§ TASK DIRECTIONS:
Repeat the data exactly, please.
[DATA EXTRACTS Boundary: Start]
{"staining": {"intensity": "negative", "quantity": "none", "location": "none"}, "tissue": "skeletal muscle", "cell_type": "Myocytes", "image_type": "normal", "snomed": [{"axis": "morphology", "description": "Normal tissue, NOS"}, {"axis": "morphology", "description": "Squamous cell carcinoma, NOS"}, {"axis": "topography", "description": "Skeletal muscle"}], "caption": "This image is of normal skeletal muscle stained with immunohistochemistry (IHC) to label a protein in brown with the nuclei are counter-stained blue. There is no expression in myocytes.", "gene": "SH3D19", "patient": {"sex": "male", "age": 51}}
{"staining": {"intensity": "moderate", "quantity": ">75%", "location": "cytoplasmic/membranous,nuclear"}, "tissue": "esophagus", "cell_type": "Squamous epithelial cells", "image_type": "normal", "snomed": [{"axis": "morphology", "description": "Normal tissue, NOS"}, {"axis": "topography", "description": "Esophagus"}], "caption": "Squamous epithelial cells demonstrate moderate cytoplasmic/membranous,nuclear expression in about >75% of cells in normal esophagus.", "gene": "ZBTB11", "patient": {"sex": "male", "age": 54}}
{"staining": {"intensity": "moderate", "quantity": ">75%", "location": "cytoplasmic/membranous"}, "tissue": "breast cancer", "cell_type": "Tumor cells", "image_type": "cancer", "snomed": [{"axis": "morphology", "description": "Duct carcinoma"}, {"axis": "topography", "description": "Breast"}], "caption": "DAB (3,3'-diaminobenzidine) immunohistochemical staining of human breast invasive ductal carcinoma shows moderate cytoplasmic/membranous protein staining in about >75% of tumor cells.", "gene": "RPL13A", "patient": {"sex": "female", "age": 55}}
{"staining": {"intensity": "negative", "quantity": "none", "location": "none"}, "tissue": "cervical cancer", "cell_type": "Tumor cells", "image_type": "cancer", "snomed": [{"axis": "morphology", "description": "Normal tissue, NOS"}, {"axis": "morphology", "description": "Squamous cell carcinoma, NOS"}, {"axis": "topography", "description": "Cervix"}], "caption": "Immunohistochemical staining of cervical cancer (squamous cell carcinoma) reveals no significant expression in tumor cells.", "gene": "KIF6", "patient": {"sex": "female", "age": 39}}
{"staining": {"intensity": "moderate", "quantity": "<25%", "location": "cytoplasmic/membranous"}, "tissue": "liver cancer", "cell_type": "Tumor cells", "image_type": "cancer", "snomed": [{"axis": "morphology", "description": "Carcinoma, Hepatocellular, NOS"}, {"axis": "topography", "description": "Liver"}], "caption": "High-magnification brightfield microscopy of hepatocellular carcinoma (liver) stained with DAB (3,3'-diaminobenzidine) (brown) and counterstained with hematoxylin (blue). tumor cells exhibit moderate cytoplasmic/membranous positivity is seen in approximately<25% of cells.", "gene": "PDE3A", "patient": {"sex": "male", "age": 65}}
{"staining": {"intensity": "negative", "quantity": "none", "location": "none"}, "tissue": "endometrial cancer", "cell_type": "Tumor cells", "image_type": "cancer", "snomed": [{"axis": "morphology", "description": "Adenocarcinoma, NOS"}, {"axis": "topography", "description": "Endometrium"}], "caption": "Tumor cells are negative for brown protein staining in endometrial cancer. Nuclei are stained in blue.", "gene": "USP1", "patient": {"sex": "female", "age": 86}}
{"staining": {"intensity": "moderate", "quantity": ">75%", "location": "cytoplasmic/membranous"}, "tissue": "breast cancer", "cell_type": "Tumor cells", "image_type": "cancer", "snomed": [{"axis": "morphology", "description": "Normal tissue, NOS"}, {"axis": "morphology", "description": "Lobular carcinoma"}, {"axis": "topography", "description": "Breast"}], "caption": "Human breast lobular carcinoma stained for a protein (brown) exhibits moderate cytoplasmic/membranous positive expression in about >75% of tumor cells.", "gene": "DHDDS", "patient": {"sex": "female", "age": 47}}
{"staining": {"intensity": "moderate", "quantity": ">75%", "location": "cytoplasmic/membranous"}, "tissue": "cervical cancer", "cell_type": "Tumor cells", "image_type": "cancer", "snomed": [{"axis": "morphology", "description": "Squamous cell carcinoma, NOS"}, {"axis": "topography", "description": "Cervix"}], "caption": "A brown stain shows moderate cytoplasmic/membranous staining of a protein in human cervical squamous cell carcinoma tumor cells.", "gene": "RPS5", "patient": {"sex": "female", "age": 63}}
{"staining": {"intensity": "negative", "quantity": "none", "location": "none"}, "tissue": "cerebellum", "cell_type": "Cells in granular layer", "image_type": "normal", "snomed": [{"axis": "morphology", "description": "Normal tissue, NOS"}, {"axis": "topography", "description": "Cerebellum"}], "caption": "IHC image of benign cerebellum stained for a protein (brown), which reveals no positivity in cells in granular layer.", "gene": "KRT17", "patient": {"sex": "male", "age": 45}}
[DATA EXTRACTS Boundary: End]
§ SOLUTION FOR THIS PROBLEM:
{"staining": {"intensity": "negative", "quantity": "none", "location": "none"}, "tissue": "skeletal muscle", "cell_type": "Myocytes", "image_type": "normal", "snomed": [{"axis": "morphology", "description": "Normal tissue, NOS"}, {"axis": "morphology", "description": "Squamous cell carcinoma, NOS"}, {"axis": "topography", "description": "Skeletal muscle"}], "caption": "This image is of normal skeletal muscle stained with immunohistochemistry (IHC) to label a protein in brown with the nuclei are counter-stained blue. There is no expression in myocytes.", "gene": "SH3D19", "patient": {"sex": "male", "age": 51}}
{"staining": {"intensity": "moderate", "quantity": ">75%", "location": "cytoplasmic/membranous,nuclear"}, "tissue": "esophagus", "cell_type": "Squamous epithelial cells", "image_type": "normal", "snomed": [{"axis": "morphology", "description": "Normal tissue, NOS"}, {"axis": "topography", "description": "Esophagus"}], "caption": "Squamous epithelial cells demonstrate moderate cytoplasmic/membranous,nuclear expression in about >75% of cells in normal esophagus.", "gene": "ZBTB11", "patient": {"sex": "male", "age": 54}}
{"staining": {"intensity": "moderate", "quantity": ">75%", "location": "cytoplasmic/membranous"}, "tissue": "breast cancer", "cell_type": "Tumor cells", "image_type": "cancer", "snomed": [{"axis": "morphology", "description": "Duct carcinoma"}, {"axis": "topography", "description": "Breast"}], "caption": "DAB (3,3'-diaminobenzidine) immunohistochemical staining of human breast invasive ductal carcinoma shows moderate cytoplasmic/membranous protein staining in about >75% of tumor cells.", "gene": "RPL13A", "patient": {"sex": "female", "age": 55}}
{"staining": {"intensity": "negative", "quantity": "none", "location": "none"}, "tissue": "cervical cancer", "cell_type": "Tumor cells", "image_type": "cancer", "snomed": [{"axis": "morphology", "description": "Normal tissue, NOS"}, {"axis": "morphology", "description": "Squamous cell carcinoma, NOS"}, {"axis": "topography", "description": "Cervix"}], "caption": "Immunohistochemical staining of cervical cancer (squamous cell carcinoma) reveals no significant expression in tumor cells.", "gene": "KIF6", "patient": {"sex": "female", "age": 39}}
{"staining": {"intensity": "moderate", "quantity": "<25%", "location": "cytoplasmic/membranous"}, "tissue": "liver cancer", "cell_type": "Tumor cells", "image_type": "cancer", "snomed": [{"axis": "morphology", "description": "Carcinoma, Hepatocellular, NOS"}, {"axis": "topography", "description": "Liver"}], "caption": "High-magnification brightfield microscopy of hepatocellular carcinoma (liver) stained with DAB (3,3'-diaminobenzidine) (brown) and counterstained with hematoxylin (blue). tumor cells exhibit moderate cytoplasmic/membranous positivity is seen in approximately<25% of cells.", "gene": "PDE3A", "patient": {"sex": "male", "age": 65}}
{"staining": {"intensity": "negative", "quantity": "none", "location": "none"}, "tissue": "endometrial cancer", "cell_type": "Tumor cells", "image_type": "cancer", "snomed": [{"axis": "morphology", "description": "Adenocarcinoma, NOS"}, {"axis": "topography", "description": "Endometrium"}], "caption": "Tumor cells are negative for brown protein staining in endometrial cancer. Nuclei are stained in blue.", "gene": "USP1", "patient": {"sex": "female", "age": 86}}
{"staining": {"intensity": "moderate", "quantity": ">75%", "location": "cytoplasmic/membranous"}, "tissue": "breast cancer", "cell_type": "Tumor cells", "image_type": "cancer", "snomed": [{"axis": "morphology", "description": "Normal tissue, NOS"}, {"axis": "morphology", "description": "Lobular carcinoma"}, {"axis": "topography", "description": "Breast"}], "caption": "Human breast lobular carcinoma stained for a protein (brown) exhibits moderate cytoplasmic/membranous positive expression in about >75% of tumor cells.", "gene": "DHDDS", "patient": {"sex": "female", "age": 47}}
{"staining": {"intensity": "moderate", "quantity": ">75%", "location": "cytoplasmic/membranous"}, "tissue": "cervical cancer", "cell_type": "Tumor cells", "image_type": "cancer", "snomed": [{"axis": "morphology", "description": "Squamous cell carcinoma, NOS"}, {"axis": "topography", "description": "Cervix"}], "caption": "A brown stain shows moderate cytoplasmic/membranous staining of a protein in human cervical squamous cell carcinoma tumor cells.", "gene": "RPS5", "patient": {"sex": "female", "age": 63}}
{"staining": {"intensity": "negative", "quantity": "none", "location": "none"}, "tissue": "cerebellum", "cell_type": "Cells in granular layer", "image_type": "normal", "snomed": [{"axis": "morphology", "description": "Normal tissue, NOS"}, {"axis": "topography", "description": "Cerebellum"}], "caption": "IHC image of benign cerebellum stained for a protein (brown), which reveals no positivity in cells in granular layer.", "gene": "KRT17", "patient": {"sex": "male", "age": 45}}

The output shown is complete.